Did the win help them? “It definitely did translate into new business,” said Phillips. “We stopped having to make sales calls.” For the most part, the work has been from local businesses, but there have been some national-level opportunities as well. They continue to do some consulting work for Doritos, and Sony Pictures flew Five Point Productions out to L.A. to create two commercials for the film Superbad.

To this day, Phillips gets calls about the Super Bowl ad, but Five Point has shifted its focus to producing a feature film. “We got into it to learn more about production work,” said Phillips. “We don’t plan on approaching major companies to do national ad work.”
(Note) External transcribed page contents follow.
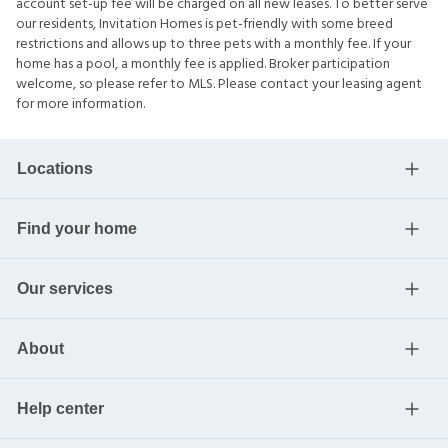
account set-up fee will be charged on all new leases. To better serve
our residents, Invitation Homes is pet-friendly with some breed
restrictions and allows up to three pets with a monthly fee. If your
home has a pool, a monthly fee is applied. Broker participation
welcome, so please refer to MLS. Please contact your leasing agent
for more information.
Locations
Find your home
Our services
About
Help center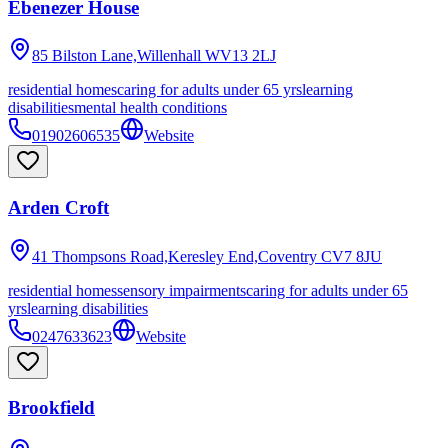
Ebenezer House
85 Bilston Lane,Willenhall
WV13 2LJ
residential homes
caring for adults under 65 yrs
learning
disabilities
mental health conditions
01902606535
Website
Arden Croft
41 Thompsons Road,Keresley End,Coventry
CV7 8JU
residential homes
sensory impairments
caring for adults under 65
yrs
learning disabilities
0247633623
Website
Brookfield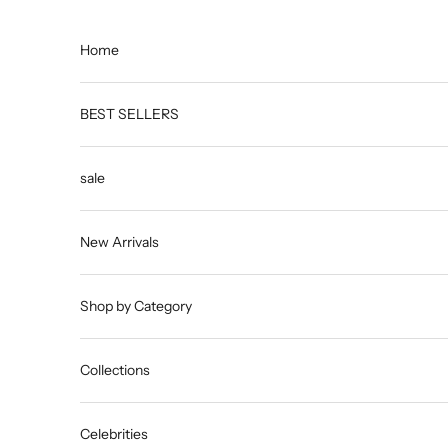
Skip to content
Home
BEST SELLERS
sale
New Arrivals
Shop by Category
Collections
Celebrities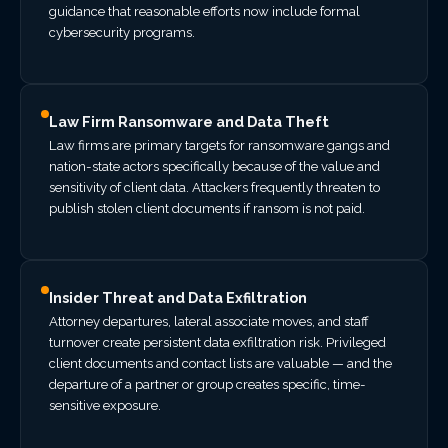
guidance that reasonable efforts now include formal
cybersecurity programs.
Law Firm Ransomware and Data Theft
Law firms are primary targets for ransomware gangs and
nation-state actors specifically because of the value and
sensitivity of client data. Attackers frequently threaten to
publish stolen client documents if ransom is not paid.
Insider Threat and Data Exfiltration
Attorney departures, lateral associate moves, and staff
turnover create persistent data exfiltration risk. Privileged
client documents and contact lists are valuable — and the
departure of a partner or group creates specific, time-
sensitive exposure.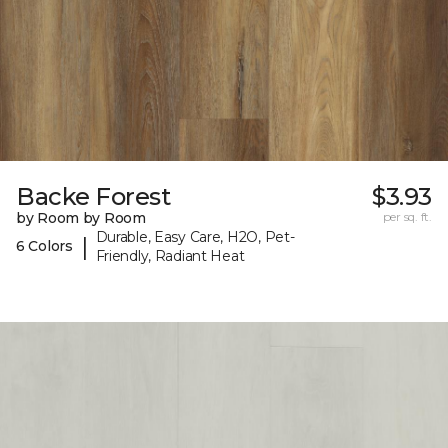
Backe Forest
$3.93
by Room by Room
per sq. ft.
Durable, Easy Care, H2O, Pet-
|
6 Colors
Friendly, Radiant Heat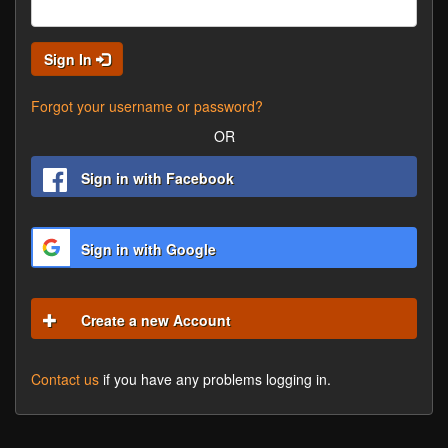
Sign In
Forgot your username or password?
OR
Sign in with Facebook
Sign in with Google
Create a new Account
Contact us
if you have any problems logging in.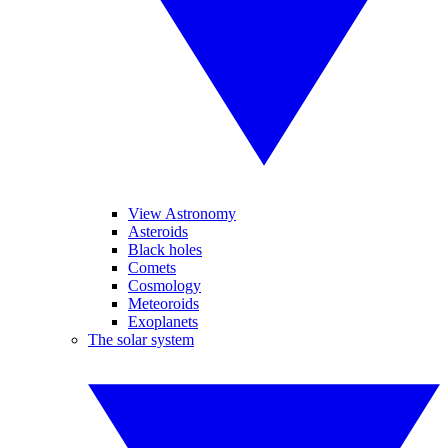
View Astronomy
Asteroids
Black holes
Comets
Cosmology
Meteoroids
Exoplanets
The solar system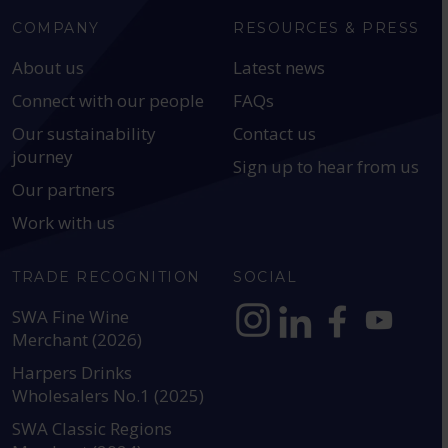
COMPANY
RESOURCES & PRESS
About us
Latest news
Connect with our people
FAQs
Our sustainability
Contact us
journey
Sign up to hear from us
Our partners
Work with us
TRADE RECOGNITION
SOCIAL
SWA Fine Wine
Merchant (2026)
https://www.instagram.com
https://www.linkedin
https://www.fac
YouTube @a
Harpers Drinks
Wholesalers No.1 (2025)
SWA Classic Regions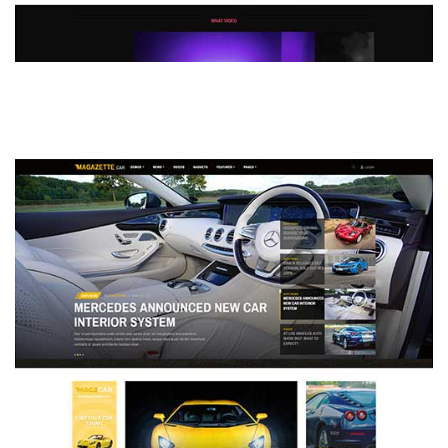
MAGAZETTE - DEFAULT DEMO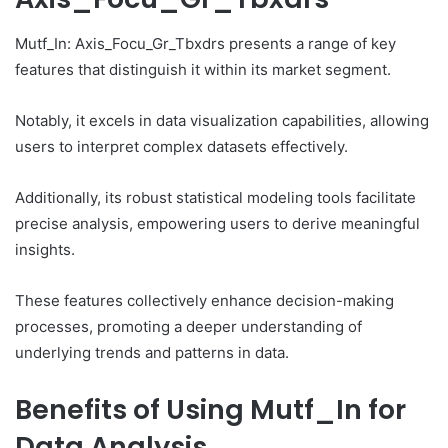
Mutf_In: Axis_Focu_Gr_Tbxdrs presents a range of key
features that distinguish it within its market segment.
Notably, it excels in data visualization capabilities, allowing
users to interpret complex datasets effectively.
Additionally, its robust statistical modeling tools facilitate
precise analysis, empowering users to derive meaningful
insights.
These features collectively enhance decision-making
processes, promoting a deeper understanding of
underlying trends and patterns in data.
Benefits of Using Mutf_In for
Data Analysis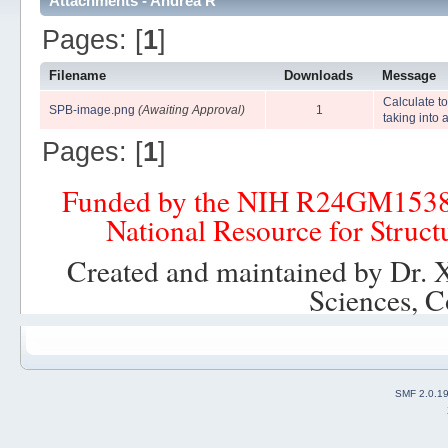
Attachments - Andrea R
Pages: [
1
]
Filename
Downloads
Message
Calculate to
SPB-image.png
(Awaiting Approval)
1
taking into
Pages: [
1
]
Funded by the NIH R24GM153
National Resource for Struct
Created and maintained by Dr. 
Sciences, C
SMF 2.0.1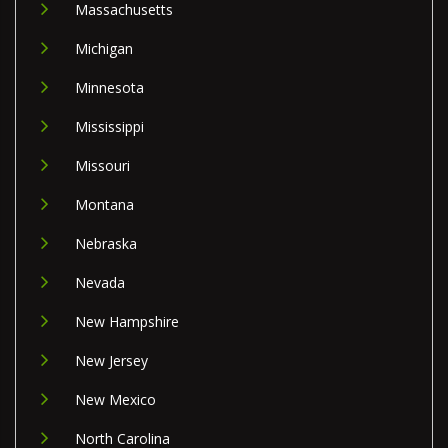
Massachusetts
Michigan
Minnesota
Mississippi
Missouri
Montana
Nebraska
Nevada
New Hampshire
New Jersey
New Mexico
North Carolina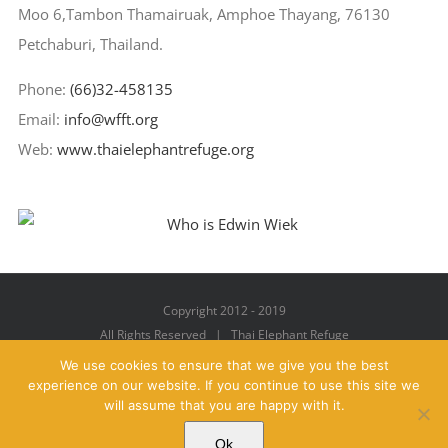
Moo 6,Tambon Thamairuak, Amphoe Thayang, 76130
Petchaburi, Thailand.
Phone:
(66)32-458135
Email:
info@wfft.org
Web:
www.thaielephantrefuge.org
Copyright 2012 - 2019
All Rights Reserved | Thai Elephant Refuge
We use cookies to ensure that we give you the best
experience on our website. If you continue to use this site we
will assume that you are happy with it.
Facebook
X
YouTube
Instagram
Pinterest
Email
Ok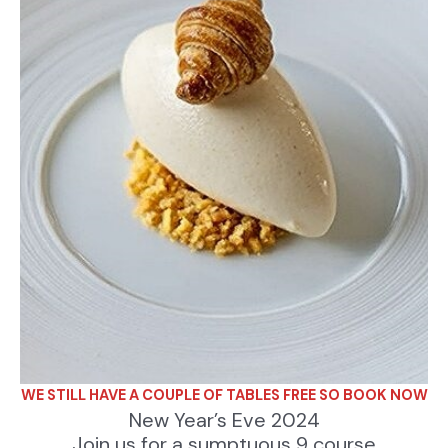
WE STILL HAVE A COUPLE OF TABLES FREE SO BOOK NOW
New Year’s Eve 2024
Join us for a sumptuous 9 course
So why the discrepancy between these two winners?

Neil Perry, CEO of UGC advertising firm XLNT Ads, has a couple of theories. “Heinz spent a huge amount of money, a $57,000 top prize. The problem with that type of approach is that you are out there appealing to the contest set; you’re not appealing to the talented content pool out there,” he said.

Also, some of the luster of UGC has, by now, worn off. “It was big news when Doritos did it, but like any neat new endeavor, it’s new and it’s great and it’s big only once. Each time it happens it’s less of an event,” Perry said. “The Dove campaign was another rung down the ladder. Heinz, down the ladder. The big PR potential is going away.”

The potential maybe, but not the contests. Heinz has announced its running another UGC commercial contest this fall.

6 Responses to “A Tale of Two UGC Contest Winners”

  1. Jeanne O'Keefe

    Some of us at our film school entered both of Heinz’s contests. But frankly, some of the winners they choose really baffle us? We’re not saying our commercials are the best. But many of the most professional looking commercials don’t even make it into the semi-finals. What is the criteria they are using? We probably won’t enter if they have another contest because some of the best commercials are overlooked totally. And without a demonstration of fair or “good” judgement, it sort of takes the motivation out of participating.

  2. Good information…something that was not mentioned though is the consumer engagement value for the brand…I have also spoken to people who have run these campaigns for the brands and what they are after mostly is that quality engagement between the consumer and the brand when they are viewing submissions, virally sharing, etc.